Exercise objective: Give back the entries exactly, ending with the "Célunk a hallgatók folyamatos informálása és" line.

^^^^

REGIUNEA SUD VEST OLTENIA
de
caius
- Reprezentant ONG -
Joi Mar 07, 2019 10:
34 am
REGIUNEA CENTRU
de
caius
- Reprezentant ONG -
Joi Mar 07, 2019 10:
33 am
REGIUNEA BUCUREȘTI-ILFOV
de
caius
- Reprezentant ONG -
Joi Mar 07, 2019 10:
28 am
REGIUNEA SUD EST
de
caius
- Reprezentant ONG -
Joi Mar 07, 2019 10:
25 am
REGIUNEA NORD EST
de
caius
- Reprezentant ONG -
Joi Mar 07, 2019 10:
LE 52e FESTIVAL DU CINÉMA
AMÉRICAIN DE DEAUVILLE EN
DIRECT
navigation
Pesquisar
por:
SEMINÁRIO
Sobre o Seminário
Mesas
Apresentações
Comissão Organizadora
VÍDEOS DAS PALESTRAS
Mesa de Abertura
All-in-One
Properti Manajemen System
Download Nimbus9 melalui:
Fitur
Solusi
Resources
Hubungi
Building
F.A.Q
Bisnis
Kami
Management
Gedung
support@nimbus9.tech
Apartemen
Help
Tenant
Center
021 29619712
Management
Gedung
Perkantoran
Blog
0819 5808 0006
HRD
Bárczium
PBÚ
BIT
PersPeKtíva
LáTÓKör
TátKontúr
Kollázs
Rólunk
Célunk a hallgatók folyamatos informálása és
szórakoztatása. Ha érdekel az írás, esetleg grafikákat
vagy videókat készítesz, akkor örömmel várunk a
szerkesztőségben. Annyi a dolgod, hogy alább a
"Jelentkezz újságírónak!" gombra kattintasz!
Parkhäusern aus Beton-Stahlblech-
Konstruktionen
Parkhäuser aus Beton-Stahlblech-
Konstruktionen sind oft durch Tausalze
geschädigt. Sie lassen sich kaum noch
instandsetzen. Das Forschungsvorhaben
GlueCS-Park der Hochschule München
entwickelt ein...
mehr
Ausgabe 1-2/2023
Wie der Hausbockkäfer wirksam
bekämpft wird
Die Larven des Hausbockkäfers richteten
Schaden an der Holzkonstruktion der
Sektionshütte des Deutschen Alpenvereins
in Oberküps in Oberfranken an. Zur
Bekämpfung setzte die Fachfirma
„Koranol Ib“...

^^^^

Your solution:
REGIUNEA SUD VEST OLTENIA
de
caius
- Reprezentant ONG -
Joi Mar 07, 2019 10:
34 am
REGIUNEA CENTRU
de
caius
- Reprezentant ONG -
Joi Mar 07, 2019 10:
33 am
REGIUNEA BUCUREȘTI-ILFOV
de
caius
- Reprezentant ONG -
Joi Mar 07, 2019 10:
28 am
REGIUNEA SUD EST
de
caius
- Reprezentant ONG -
Joi Mar 07, 2019 10:
25 am
REGIUNEA NORD EST
de
caius
- Reprezentant ONG -
Joi Mar 07, 2019 10:
LE 52e FESTIVAL DU CINÉMA
AMÉRICAIN DE DEAUVILLE EN
DIRECT
navigation
Pesquisar
por:
SEMINÁRIO
Sobre o Seminário
Mesas
Apresentações
Comissão Organizadora
VÍDEOS DAS PALESTRAS
Mesa de Abertura
All-in-One
Properti Manajemen System
Download Nimbus9 melalui:
Fitur
Solusi
Resources
Hubungi
Building
F.A.Q
Bisnis
Kami
Management
Gedung
support@nimbus9.tech
Apartemen
Help
Tenant
Center
021 29619712
Management
Gedung
Perkantoran
Blog
0819 5808 0006
HRD
Bárczium
PBÚ
BIT
PersPeKtíva
LáTÓKör
TátKontúr
Kollázs
Rólunk
Célunk a hallgatók folyamatos informálása és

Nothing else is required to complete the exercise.